Gene expression analysis of Os01g0265000 (OsGGR2). (A) Gene structure of OsGGR2. The black and gray portions represent the coding region and non-coding region, respectively. (B) Amino acid sequence alignment of OsGGR1 and OsGGR2. (C) RT-PCR analysis of OsGGR2 gene expression in rice callus and seedlings. The positive control gene was OsEF1-α and a negative control was performed using DNase I-treated RNA template. The full-length blots were presented in Supplementary Figure S2. (D) RT-PCR analysis of OsGGR2 gene expression in mature rice organs. The full-length blots were presented in Supplementary Figure S3.

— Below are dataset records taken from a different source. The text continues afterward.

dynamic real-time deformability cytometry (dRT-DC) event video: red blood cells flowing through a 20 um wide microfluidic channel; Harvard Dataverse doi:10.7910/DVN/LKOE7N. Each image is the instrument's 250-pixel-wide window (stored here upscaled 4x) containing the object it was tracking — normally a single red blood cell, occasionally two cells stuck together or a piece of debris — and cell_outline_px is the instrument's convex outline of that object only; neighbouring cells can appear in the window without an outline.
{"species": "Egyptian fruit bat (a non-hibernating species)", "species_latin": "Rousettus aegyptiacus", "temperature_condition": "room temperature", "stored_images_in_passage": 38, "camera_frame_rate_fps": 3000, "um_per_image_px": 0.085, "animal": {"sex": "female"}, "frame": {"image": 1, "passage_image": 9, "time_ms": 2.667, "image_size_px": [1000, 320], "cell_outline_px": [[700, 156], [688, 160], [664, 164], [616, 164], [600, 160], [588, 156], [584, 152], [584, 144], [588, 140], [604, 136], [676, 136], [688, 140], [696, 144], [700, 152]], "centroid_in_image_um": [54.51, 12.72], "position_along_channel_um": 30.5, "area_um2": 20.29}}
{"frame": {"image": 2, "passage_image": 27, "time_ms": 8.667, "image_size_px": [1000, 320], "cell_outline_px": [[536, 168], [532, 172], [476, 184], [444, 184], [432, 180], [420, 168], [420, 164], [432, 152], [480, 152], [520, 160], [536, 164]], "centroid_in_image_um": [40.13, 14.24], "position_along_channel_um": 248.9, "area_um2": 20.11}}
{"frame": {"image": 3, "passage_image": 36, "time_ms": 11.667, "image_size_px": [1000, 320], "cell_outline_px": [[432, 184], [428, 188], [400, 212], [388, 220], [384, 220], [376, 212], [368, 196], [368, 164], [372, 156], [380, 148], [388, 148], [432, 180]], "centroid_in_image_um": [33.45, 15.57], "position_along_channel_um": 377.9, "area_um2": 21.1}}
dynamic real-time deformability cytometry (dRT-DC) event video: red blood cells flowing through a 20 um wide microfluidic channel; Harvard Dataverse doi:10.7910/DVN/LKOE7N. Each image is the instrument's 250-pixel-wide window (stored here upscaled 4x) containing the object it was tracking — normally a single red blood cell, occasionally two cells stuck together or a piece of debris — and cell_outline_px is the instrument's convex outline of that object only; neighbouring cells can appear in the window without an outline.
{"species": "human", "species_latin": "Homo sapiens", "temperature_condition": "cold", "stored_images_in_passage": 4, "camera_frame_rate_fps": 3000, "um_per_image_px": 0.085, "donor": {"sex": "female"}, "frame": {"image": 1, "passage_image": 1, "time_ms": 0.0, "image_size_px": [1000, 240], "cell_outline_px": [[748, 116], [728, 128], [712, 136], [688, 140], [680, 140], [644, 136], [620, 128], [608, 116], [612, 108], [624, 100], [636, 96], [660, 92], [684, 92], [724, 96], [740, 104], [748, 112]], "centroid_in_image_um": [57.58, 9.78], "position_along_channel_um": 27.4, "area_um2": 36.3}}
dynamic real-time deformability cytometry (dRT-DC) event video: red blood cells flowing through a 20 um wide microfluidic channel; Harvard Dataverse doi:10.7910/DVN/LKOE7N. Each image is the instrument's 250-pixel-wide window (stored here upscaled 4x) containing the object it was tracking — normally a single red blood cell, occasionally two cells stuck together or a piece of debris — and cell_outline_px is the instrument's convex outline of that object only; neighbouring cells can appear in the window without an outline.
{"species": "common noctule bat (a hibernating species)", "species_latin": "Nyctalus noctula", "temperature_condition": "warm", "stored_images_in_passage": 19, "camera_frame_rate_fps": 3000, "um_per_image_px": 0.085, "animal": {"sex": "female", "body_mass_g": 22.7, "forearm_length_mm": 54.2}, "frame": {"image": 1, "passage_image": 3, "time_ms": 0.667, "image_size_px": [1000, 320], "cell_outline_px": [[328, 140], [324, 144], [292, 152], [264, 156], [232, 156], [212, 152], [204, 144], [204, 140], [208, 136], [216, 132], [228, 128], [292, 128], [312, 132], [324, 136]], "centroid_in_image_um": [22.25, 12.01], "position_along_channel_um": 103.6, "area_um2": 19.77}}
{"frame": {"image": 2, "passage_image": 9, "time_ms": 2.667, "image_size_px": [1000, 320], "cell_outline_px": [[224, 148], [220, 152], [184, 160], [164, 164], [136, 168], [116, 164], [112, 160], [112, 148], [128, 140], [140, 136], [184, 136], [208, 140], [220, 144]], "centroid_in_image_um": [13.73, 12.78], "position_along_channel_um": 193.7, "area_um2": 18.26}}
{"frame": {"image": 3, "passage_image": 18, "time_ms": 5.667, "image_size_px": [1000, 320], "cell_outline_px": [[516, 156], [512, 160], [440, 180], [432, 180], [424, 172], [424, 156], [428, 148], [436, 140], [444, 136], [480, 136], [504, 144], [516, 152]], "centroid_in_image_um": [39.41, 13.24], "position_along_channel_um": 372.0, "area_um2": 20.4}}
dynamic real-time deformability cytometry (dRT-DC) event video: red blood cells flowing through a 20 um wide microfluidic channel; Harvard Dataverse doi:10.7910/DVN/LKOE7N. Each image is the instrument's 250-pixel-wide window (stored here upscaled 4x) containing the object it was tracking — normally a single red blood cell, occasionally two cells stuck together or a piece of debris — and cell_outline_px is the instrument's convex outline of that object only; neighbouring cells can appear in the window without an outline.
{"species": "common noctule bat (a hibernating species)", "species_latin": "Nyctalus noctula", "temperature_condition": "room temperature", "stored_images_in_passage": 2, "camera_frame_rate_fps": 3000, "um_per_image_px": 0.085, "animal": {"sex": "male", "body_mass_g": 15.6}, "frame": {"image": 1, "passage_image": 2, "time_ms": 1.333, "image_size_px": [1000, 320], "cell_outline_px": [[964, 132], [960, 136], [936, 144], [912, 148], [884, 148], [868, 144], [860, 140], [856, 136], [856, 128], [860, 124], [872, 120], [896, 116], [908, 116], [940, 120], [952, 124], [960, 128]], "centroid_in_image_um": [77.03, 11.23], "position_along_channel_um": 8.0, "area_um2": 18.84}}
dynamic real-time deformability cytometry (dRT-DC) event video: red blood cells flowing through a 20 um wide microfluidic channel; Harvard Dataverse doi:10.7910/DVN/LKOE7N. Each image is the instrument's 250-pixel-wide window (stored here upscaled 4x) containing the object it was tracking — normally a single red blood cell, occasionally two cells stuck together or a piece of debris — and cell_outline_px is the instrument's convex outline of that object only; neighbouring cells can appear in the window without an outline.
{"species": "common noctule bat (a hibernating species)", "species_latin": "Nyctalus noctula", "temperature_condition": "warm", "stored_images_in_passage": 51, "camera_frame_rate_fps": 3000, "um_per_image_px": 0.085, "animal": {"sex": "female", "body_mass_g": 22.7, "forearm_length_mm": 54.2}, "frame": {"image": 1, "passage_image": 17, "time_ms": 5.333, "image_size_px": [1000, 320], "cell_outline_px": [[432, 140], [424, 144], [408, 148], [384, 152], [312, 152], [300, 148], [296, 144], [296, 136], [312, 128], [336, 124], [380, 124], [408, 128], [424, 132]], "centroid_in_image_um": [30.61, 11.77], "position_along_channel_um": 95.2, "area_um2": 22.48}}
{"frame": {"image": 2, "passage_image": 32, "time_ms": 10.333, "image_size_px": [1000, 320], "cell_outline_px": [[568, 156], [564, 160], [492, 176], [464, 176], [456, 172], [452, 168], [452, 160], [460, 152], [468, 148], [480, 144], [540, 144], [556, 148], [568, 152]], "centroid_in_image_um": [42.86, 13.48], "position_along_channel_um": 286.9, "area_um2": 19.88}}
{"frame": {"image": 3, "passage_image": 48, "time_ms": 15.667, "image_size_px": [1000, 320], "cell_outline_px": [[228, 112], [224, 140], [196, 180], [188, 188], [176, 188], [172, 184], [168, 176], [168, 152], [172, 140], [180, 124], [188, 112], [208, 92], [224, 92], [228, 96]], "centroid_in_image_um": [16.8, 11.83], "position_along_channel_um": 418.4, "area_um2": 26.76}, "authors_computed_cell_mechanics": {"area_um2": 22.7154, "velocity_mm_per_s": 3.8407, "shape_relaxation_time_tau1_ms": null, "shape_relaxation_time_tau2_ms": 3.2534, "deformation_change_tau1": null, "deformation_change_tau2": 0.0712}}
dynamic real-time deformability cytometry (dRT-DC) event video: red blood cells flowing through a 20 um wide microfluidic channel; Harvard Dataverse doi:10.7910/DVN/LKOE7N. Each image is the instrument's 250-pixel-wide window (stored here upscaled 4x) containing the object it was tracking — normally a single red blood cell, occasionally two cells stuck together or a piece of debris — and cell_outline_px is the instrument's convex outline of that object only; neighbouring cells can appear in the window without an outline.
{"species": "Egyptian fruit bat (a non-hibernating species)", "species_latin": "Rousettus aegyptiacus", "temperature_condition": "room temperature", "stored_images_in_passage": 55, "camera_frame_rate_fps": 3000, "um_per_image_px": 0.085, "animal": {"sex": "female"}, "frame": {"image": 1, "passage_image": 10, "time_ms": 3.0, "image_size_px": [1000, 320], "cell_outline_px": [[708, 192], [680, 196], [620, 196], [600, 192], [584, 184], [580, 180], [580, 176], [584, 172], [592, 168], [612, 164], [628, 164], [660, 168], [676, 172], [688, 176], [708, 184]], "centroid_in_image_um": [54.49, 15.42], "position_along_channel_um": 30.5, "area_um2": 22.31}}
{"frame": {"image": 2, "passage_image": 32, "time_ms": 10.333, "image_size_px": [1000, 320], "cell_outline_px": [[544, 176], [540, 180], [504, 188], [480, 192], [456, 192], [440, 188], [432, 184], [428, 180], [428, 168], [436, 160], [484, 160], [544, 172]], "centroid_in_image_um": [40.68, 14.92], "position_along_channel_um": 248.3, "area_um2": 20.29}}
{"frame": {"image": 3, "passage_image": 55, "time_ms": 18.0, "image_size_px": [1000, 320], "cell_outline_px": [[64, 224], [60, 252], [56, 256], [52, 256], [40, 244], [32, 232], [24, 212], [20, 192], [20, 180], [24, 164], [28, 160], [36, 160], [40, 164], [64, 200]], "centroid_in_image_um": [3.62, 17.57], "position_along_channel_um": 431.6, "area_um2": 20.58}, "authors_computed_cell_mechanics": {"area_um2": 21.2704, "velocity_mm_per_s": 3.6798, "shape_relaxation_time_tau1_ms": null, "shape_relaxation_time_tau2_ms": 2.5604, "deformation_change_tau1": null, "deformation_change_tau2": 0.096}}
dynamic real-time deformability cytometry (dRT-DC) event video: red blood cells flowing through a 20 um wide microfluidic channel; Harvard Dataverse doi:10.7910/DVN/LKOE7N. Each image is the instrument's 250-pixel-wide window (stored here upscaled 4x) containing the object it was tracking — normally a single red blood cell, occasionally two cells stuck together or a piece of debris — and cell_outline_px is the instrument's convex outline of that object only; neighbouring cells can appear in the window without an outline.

Functional analysis of OsGGR2 in the Toc biosynthetic pathway
Because the OsGGR2 mutant was not included in the Tos17 mutant panel, we reduced the expression level of endogenous OsGGR2 in OsGGR1−/− genotype Tos17 mutant rice callus using an RNA-mediated interference (RNAi) technique to produce an OsGGR1−/−/OsGGR2 RNAi double mutant. We then analyzed the vitamin E content of callus formed by the double mutant to assess OsGGR2 involvement in vitamin E biosynthesis (Fig. 5A). Results for RT-PCR analysis of OsGGR2 gene expression by a representative double mutant callus (clone No. 9) and average vitamin E content of WT callus, OsGGR1−/− callus, and OsGGR1−/−/OsGGR2 RNAi double mutant callus are shown in Fig. 5B and C. The Toc content of the double mutant callus was drastically reduced compared with WT and the OsGGR1−/− callus. These results indicate that the OsGGR2 gene product has GGR activity and synthesizes Toc in rice plant cells.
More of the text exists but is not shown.